To do:
[A] Copy the part of the model training excerpt between "Metrics: We will" and "metrics=['accuracy'])", inclusive, word for word.
[B] Using the model training excerpt, decide whether each statement agrees with it. Answer yes or no for each, and quote the words that settle it.
(i) The optimizer is SGD with a learning rate of 0.005.
(ii) The model will be trained for 20 epochs.
(iii) Label smoothing is set to 0.2.
[C] In the model training excerpt, which metric is monitored during training?

Source extract:
+ + + + +

Metrics: We will just monitor accuracy here
model.compile(
optimizer=tf.keras.optimizers.SGD(learning_rate=0.005),
loss=tf.keras.losses.CategoricalCrossentropy(from_logits=True, label_smoothing=0.1),
metrics=['accuracy'])
Now we are ready to hit go on the training. We will train the model for 10 standard epochs and see how we're doing. This might take a few minutes.

+ + + + +

Provided records:

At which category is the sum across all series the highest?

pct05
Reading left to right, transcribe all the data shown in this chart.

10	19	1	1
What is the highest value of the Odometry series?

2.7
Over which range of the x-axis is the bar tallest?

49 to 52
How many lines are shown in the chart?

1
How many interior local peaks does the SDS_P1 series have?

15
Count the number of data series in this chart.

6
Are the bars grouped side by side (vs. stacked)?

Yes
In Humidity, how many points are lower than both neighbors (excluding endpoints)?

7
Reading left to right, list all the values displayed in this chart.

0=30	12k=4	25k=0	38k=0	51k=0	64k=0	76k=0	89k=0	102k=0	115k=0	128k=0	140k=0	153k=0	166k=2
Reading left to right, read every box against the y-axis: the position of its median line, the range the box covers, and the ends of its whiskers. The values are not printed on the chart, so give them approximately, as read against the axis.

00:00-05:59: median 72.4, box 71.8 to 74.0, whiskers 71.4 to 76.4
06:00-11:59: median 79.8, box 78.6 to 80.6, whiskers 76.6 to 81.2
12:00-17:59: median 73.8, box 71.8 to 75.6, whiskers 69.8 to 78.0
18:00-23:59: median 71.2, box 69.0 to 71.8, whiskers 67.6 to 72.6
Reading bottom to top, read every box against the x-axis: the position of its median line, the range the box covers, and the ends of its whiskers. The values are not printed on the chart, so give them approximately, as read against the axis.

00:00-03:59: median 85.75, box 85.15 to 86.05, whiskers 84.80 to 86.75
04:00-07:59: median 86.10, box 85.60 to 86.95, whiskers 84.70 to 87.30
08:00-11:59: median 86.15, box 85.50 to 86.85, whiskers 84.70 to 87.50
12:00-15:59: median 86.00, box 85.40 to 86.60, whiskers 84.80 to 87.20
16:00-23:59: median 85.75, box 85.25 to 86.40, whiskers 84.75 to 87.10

+ + + + +

Expected results:
[A]
Metrics: We will just monitor accuracy here
model.compile(
optimizer=tf.keras.optimizers.SGD(learning_rate=0.005),
loss=tf.keras.losses.CategoricalCrossentropy(from_logits=True, label_smoothing=0.1),
metrics=['accuracy'])

[B]
(i) Yes: "optimizer=tf.keras.optimizers.SGD(learning_rate=0.005)"
(ii) No: "We will train the model for 10 standard epochs"
(iii) No: "label_smoothing=0.1"

[C] Accuracy.